Simulated Annealing is the first in the hierarchy to have a fine-tuned parameter (the initial temperature and the rate of cooling). This would mean that experiments would need to be run in order to find suitable settings of these parameters for our purposes.

Step 3: Genetic Algorithms

Genetic Algorithms have some desirable properties at the cost of increased complexity and resources required. Unlike the strategies mentioned earlier, GAs are able to cope with the dependencies between bits in the bitstring. This property is gained via the use of crossover.

There are two main concerns with the use of GAs for our needs.

There are many different parameters that needs to be set for a well-performing GA. Population size, mutation rates, crossover patterns, size of generations (elitism). It is not clear that one setting of these parameters would work across a set of programs.
Iterating through the algorithm becomes much more expensive, a population of 50 requires 50 executions of the program before the next generation in the GA can be calculated.

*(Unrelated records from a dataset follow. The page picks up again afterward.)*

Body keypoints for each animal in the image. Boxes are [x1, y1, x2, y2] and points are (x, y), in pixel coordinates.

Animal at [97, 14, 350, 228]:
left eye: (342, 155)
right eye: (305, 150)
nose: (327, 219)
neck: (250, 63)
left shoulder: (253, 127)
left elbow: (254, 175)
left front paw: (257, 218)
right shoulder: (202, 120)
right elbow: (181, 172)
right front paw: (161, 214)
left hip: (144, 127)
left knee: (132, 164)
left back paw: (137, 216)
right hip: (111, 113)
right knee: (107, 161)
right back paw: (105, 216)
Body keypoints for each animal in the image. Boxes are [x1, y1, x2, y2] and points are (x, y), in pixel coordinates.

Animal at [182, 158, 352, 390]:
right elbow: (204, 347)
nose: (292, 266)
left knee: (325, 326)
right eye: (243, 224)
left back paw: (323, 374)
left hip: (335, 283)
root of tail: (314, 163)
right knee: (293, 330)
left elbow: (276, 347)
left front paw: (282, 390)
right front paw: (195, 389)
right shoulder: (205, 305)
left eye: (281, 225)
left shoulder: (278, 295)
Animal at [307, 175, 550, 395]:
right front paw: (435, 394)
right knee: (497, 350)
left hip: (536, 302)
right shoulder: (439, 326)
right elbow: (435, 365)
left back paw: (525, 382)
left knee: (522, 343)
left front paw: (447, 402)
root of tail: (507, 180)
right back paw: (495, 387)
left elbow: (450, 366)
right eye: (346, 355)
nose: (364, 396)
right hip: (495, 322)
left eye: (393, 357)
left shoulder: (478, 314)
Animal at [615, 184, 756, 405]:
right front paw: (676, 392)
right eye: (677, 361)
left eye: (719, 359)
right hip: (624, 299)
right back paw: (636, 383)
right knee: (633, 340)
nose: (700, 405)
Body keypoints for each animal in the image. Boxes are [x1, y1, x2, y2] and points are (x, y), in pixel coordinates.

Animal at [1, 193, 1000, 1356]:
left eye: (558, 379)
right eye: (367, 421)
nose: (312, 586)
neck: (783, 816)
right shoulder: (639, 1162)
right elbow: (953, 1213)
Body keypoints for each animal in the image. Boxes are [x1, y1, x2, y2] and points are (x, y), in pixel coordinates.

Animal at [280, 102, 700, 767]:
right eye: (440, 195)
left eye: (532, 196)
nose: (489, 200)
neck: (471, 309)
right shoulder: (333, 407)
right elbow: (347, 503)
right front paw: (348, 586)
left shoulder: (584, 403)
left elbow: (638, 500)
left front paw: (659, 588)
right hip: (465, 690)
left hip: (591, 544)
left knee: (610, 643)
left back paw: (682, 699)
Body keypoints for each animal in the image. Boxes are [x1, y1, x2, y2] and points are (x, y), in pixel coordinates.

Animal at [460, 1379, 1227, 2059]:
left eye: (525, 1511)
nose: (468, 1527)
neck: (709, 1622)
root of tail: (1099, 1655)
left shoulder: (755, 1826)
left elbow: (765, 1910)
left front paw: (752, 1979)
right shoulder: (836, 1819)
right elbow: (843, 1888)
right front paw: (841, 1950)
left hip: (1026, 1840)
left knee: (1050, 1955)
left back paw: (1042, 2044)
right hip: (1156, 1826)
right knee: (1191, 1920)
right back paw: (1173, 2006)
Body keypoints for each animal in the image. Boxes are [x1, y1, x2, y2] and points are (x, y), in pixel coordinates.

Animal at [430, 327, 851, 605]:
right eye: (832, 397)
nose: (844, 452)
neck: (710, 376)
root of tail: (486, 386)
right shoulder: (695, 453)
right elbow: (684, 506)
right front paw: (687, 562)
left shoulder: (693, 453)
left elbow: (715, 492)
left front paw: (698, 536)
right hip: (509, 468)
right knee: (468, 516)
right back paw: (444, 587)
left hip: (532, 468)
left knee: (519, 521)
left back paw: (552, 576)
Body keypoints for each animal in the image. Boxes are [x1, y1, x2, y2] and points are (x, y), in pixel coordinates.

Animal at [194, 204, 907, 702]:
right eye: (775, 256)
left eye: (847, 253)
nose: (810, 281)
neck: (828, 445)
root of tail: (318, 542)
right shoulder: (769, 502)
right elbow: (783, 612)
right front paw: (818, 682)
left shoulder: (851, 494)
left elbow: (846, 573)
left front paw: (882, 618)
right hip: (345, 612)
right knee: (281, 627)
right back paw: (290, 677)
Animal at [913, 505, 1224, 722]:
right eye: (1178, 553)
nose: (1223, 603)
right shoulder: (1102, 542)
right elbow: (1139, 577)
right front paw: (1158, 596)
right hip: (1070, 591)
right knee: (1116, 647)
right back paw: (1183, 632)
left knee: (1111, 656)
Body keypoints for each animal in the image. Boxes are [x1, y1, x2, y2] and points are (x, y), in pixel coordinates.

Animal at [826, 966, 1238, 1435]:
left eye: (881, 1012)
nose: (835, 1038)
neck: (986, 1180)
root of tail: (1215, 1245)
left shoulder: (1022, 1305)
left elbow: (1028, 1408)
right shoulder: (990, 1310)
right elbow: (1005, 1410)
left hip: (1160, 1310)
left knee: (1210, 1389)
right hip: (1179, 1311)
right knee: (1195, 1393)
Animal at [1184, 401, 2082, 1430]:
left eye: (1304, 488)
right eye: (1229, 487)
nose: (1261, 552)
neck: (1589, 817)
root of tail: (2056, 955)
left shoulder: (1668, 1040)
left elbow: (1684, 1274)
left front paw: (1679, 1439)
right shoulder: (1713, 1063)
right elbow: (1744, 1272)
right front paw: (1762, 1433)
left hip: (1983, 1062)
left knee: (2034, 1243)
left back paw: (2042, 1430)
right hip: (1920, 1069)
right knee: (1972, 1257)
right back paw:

Step 4: Estimation of Distribution Algorithms

EDAs are a generation based algorithm where members of the generation are sampled from a probability distribution that is built from the previous generation. The probability distributions that are built during the search can also be used for more targeted local search using other techniques. In this way EDAs not only perform well as a search technique in their own right, but can be used to inform other search techniques.

As with GAs, EDAs require a lot of resources to use, and it is still unclear whether any parameter settings for an EDA will generalise across input programs.